**ACTIVITY**
For the entries that follow, tally the lines holding the string "root". Give the total and nothing else.

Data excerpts
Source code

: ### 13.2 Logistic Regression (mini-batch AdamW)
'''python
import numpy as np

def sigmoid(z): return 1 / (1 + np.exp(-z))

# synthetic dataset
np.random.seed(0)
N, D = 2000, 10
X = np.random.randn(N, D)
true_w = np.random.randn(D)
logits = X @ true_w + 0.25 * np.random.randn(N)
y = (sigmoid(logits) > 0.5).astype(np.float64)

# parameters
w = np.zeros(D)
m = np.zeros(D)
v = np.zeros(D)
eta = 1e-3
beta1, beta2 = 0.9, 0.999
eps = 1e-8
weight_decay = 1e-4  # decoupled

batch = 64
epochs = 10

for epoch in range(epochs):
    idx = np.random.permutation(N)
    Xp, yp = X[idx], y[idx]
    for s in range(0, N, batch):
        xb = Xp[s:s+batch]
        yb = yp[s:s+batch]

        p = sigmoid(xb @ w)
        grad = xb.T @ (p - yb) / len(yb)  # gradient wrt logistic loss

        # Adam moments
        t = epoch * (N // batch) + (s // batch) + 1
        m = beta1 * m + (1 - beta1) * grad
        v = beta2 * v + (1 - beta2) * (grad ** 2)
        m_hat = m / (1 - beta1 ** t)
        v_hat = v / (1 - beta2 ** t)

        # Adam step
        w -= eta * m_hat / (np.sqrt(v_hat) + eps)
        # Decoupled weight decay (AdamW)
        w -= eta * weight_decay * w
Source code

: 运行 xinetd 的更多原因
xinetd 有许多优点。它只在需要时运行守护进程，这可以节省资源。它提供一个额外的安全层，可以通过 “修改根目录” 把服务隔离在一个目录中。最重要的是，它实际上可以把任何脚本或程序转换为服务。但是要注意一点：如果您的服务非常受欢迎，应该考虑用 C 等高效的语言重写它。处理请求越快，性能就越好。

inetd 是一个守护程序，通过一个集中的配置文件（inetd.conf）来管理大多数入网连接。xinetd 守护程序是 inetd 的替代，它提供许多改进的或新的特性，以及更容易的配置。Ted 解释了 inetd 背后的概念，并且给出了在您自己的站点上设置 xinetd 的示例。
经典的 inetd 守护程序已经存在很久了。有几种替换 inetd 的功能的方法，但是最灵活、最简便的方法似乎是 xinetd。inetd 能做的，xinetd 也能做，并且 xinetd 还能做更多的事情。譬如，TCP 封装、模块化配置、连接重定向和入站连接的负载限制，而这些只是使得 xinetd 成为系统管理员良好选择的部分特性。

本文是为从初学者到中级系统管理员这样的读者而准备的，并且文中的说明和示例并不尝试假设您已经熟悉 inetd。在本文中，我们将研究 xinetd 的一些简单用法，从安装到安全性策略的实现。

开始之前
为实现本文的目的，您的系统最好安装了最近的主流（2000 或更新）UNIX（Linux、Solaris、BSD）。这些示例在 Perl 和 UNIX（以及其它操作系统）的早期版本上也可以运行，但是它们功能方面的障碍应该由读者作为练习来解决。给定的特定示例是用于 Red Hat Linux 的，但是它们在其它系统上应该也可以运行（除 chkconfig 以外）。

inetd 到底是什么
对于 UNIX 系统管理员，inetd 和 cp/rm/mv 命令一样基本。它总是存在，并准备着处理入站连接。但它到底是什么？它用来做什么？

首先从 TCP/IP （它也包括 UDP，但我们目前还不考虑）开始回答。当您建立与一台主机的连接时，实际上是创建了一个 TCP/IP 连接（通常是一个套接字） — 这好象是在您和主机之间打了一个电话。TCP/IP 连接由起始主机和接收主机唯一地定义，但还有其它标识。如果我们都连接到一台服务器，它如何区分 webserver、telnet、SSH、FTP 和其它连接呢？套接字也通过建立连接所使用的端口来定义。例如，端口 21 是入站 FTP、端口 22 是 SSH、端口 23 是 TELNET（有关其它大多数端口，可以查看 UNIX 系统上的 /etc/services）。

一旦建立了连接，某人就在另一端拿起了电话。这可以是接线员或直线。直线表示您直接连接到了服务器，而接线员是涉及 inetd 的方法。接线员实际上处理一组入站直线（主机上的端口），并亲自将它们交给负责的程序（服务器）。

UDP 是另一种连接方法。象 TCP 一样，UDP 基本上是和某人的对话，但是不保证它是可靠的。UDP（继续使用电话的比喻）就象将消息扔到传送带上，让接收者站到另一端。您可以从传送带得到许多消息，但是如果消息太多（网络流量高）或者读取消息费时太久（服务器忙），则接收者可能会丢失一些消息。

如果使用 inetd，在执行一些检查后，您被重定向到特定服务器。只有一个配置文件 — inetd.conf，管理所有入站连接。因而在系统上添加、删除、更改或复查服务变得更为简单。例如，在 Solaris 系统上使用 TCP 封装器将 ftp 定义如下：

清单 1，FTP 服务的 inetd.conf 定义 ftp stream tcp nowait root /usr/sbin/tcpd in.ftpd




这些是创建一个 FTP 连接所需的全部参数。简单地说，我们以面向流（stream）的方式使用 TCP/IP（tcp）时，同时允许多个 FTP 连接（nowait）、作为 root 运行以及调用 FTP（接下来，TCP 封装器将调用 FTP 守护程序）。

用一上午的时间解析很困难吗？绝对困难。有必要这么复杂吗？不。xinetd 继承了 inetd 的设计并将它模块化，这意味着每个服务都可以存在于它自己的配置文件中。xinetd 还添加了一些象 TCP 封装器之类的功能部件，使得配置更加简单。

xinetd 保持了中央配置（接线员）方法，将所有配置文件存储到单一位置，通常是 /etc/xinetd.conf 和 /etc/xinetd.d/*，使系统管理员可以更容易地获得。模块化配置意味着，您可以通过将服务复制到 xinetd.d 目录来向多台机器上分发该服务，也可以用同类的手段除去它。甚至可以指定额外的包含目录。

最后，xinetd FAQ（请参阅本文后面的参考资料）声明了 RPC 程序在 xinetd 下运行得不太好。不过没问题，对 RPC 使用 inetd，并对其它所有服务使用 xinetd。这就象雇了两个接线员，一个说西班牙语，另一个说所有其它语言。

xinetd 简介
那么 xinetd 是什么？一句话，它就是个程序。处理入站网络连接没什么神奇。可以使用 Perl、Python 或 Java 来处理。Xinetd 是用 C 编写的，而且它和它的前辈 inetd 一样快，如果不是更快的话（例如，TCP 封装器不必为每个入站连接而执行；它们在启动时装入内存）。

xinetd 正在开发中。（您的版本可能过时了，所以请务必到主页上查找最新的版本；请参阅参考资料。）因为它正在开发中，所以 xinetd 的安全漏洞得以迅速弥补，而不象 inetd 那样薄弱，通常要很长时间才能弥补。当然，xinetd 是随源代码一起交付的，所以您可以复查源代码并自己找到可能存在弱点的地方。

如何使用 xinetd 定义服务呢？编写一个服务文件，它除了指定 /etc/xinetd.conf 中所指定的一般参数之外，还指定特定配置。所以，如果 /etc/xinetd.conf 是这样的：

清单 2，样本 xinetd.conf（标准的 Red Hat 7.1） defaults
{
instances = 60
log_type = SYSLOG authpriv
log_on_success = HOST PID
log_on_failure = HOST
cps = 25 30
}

**TASK RESPONSE**
2